Being friends with Russia is never easy, even in normal times, but maintaining a wartime alliance with Russia is a frustrating and exhausting endeavor. In December, French Ambassador Maurice Paléologue was forced to circumvent the Tsar’s War Minister to confirm alarming reports of material shortages on the Eastern Front — shortages already incurring human wave attacks without rifles and long dry spells of artillery ammunition in some units. Russia’s high command is now concerned with an energy crisis, one that the Tsar has sought to answer by shutting down the state vodka monopoly. Meanwhile, only the Tsar’s armies are attacking all three adversaries at once.
Today, Russian Foreign Minister Sergei Sazonov is trying to close a deal for the Dardanelles Strait, the Hellespont, and the ancient Byzantine capital of Constantinople — as well as land on both sides, reaching as far as 120 miles into Asia Minor, with their allies free to share in the spoils as the Ottoman Empire is vanquished and carved up. Since the 17th Century, Tsars have dreamed of controlling Russian access to the Mediterranean, and Nicholas II feels a genuine sense of messianic mission about it. Indeed, the lack of a warm-water port is a major hindrance to Russian trade at precisely the moment she most needs to export and import her way through multiple material crises. Rumors of an attack to seize control of these territories built support for the idea in the middle and upper classes, who intuitively understood the stakes, and representatives in the Duma first called openly for changes to the balance of power in the straits on February 9th.

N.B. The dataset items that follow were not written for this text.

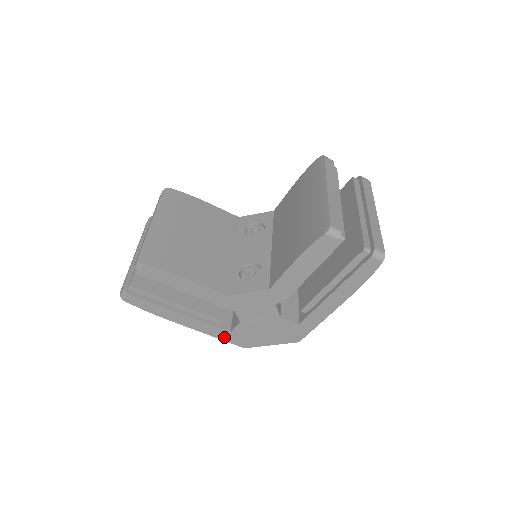
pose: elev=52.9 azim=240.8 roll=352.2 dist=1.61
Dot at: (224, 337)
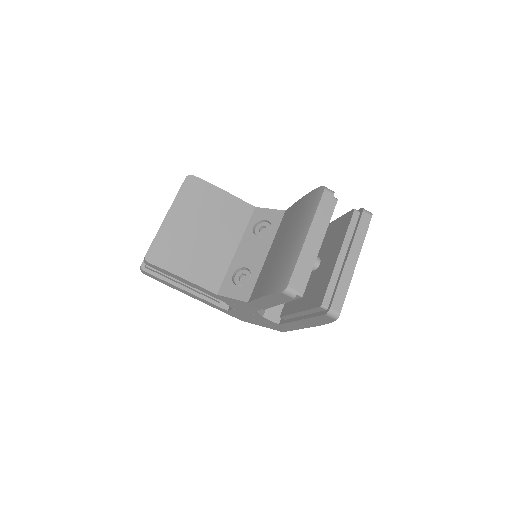
Dot at: (224, 311)
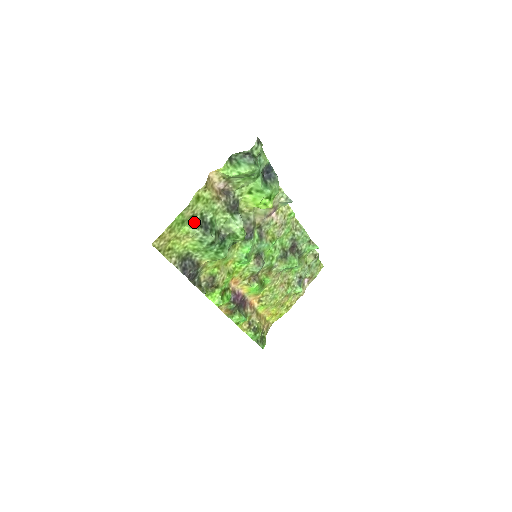
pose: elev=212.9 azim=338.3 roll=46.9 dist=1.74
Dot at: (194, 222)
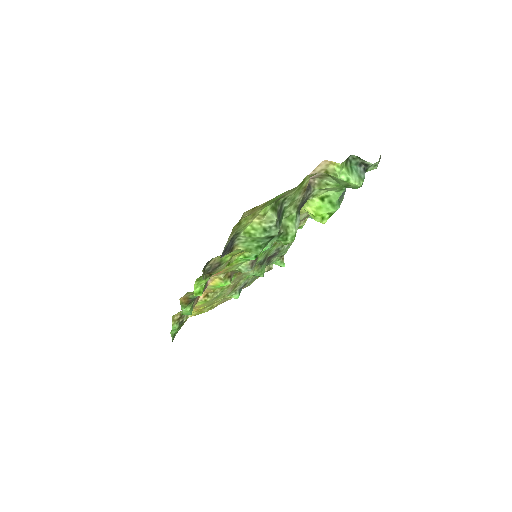
Dot at: (276, 204)
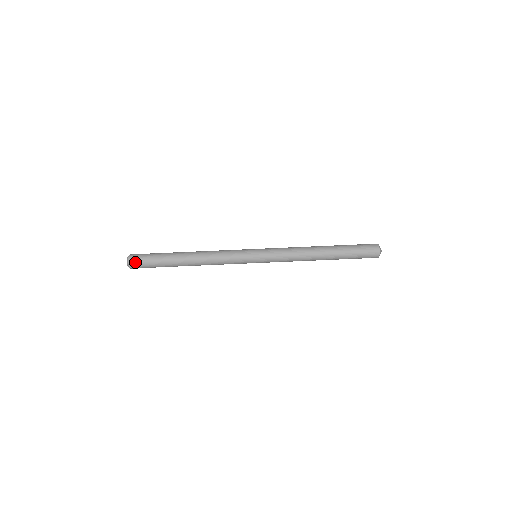
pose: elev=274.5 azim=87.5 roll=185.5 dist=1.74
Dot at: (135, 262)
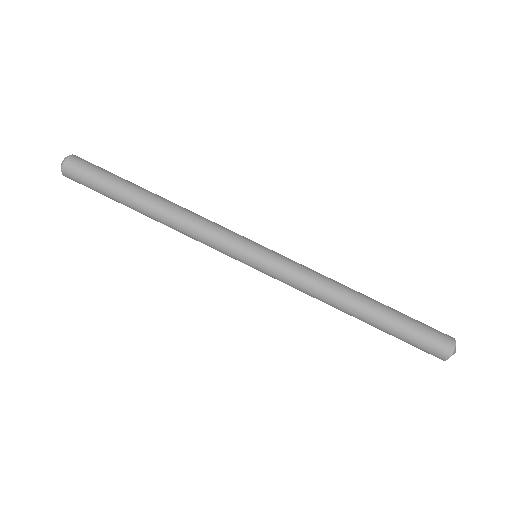
Dot at: (72, 171)
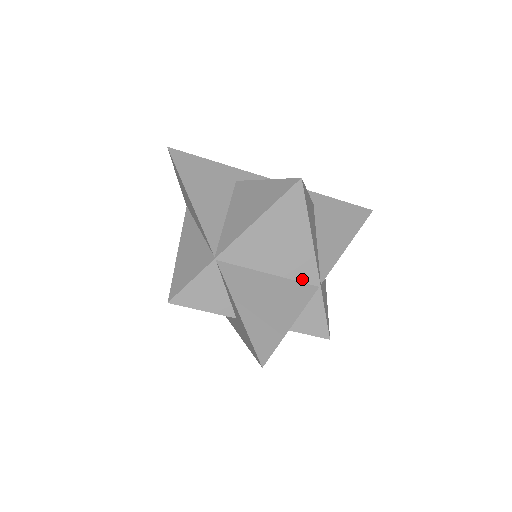
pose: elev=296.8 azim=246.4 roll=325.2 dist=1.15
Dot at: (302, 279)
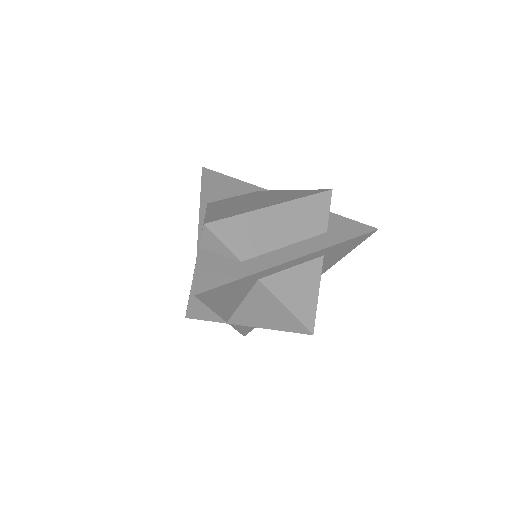
Dot at: occluded
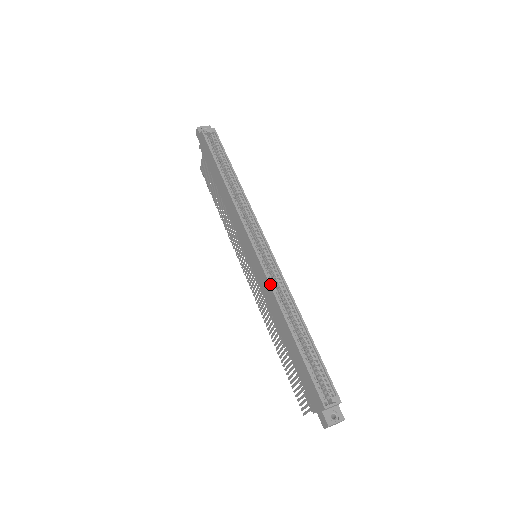
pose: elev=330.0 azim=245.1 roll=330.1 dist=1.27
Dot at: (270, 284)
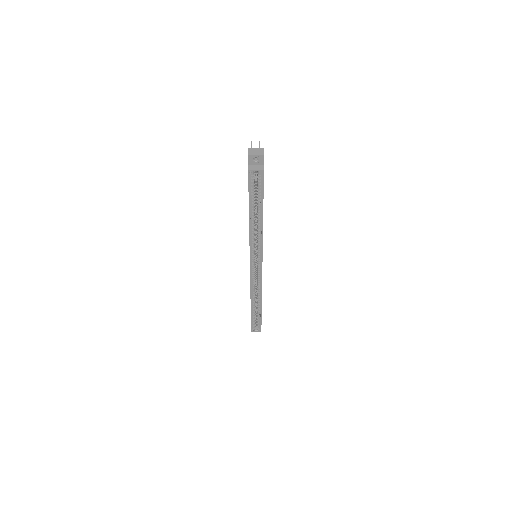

Sazonov first asked Britain and France to attack Turkey in late December. At the time, he did not know that the British War Cabinet was already weighing options in the Eastern Mediterranean, including the Dardanelles. But as British intentions became clear, Sazonov began to consider more and more expansive demands, becoming even more insistent as his allies have actually begun trying to force their way through to Constantinople. Driven by public and private interest, he found some resistance in the Stavka (General Staff), so Sazonov held a private meeting two weeks ago with the former Ambassador to the Sublime Porte and Adjutant-General Alexei Kuropatkin, the honorably-defeated Russian Army commander in their 1904 war with Japan. Whereas proposals for internationalization of the straits predated the war and were considered again, that meeting built consensus within the royal court for an all-or-nothing approach. Emboldened, two days ago Sazonov had his ambassadors in Paris and London transmit his war aims as demands — and communicate a threat to resign his office, abandon the alliance, and pursue a separate peace with Germany in the Duma if they refuse.
It is a classic case of Aesop’s fable about counting chickens before they are hatched. One uniting feature of all this speculation, correspondence, and diplomacy is that it all refers to Istanbul as Constantinople.
Today, an op-ed in the Timaru Herald speaks for common wisdom throughout the British Empire, where more than a century of state policy enforced by arms has opposed Russian control of the straits. But with ‘the sick man of Europe’ apparently on his deathbed, the new policy is to murder the Ottoman Empire and carve it up.
The days of Constantinople as a Turkish capital may be said to be almost numbered, and it is not surprising that the question of what will be done with the great city at the conclusion of the war has caused no small discussion in the British Press. The conclusion is growing that it will be handed over to Russia, and the statement made by Mr Asquith, that the British Government has the fullest sympathy with Russia’s aspirations for a port on the pen sea, appears significant in this connection. British policy was opposed for generations to this aspiration of our present ally, but it is not easy to understand now why it should have been so. With her enormous territory Russia is under no temptation, and she has never shown the slightest disposition, to nourish those dreams of world conquest which have proved disastrous to the German nation. Her possession of Constantinople would not menace us as German Fleets across the “narrow seas” would do, even if she had the same ambitions as the Germans.
[…] It will be a strange irony of history if, after the British and French fought sixty years ago to keep Constantinople from the Russians, the result of their present alliance should be to give it to them, but the consistency of history is a small matter.
Meanwhile, the Dardanelles offensive is already creating new spinoff crises throughout the region. Opposed to any Russian dominion in the contested straits, Bulgaria seethes with resentment. In Athens, King Constantine I — whose very name reflects a national dream of controlling Constantinople — forces the resignation of Prime Minister Elefthérios Venizélos, whose majority in the Chamber of Deputies favors war. Dissolving this parliament, Constantine creates a political crisis even as British and French ships make free use of Greek harbors and anchorages to assault the Dardanelles. His delaying tactics of elections and power struggles outlast Bulgarian patience.
Meanwhile, Turkish reinforcements stream into the peninsula, where the allies have yet to recognize the need for landings in force. Despite promises, no Russian troops will ever be spared to campaign for the straits. Even with the eventual defeat of the Ottoman Empire, Turkish nationalists will rally around Mustafa Kemal Atatürk — a hero of the victory at Gallipoli — to prevent the permanent division of their nation. Thereafter, they will insist that the rest of the world refer to Constantinople by its Turkish name: Istanbul.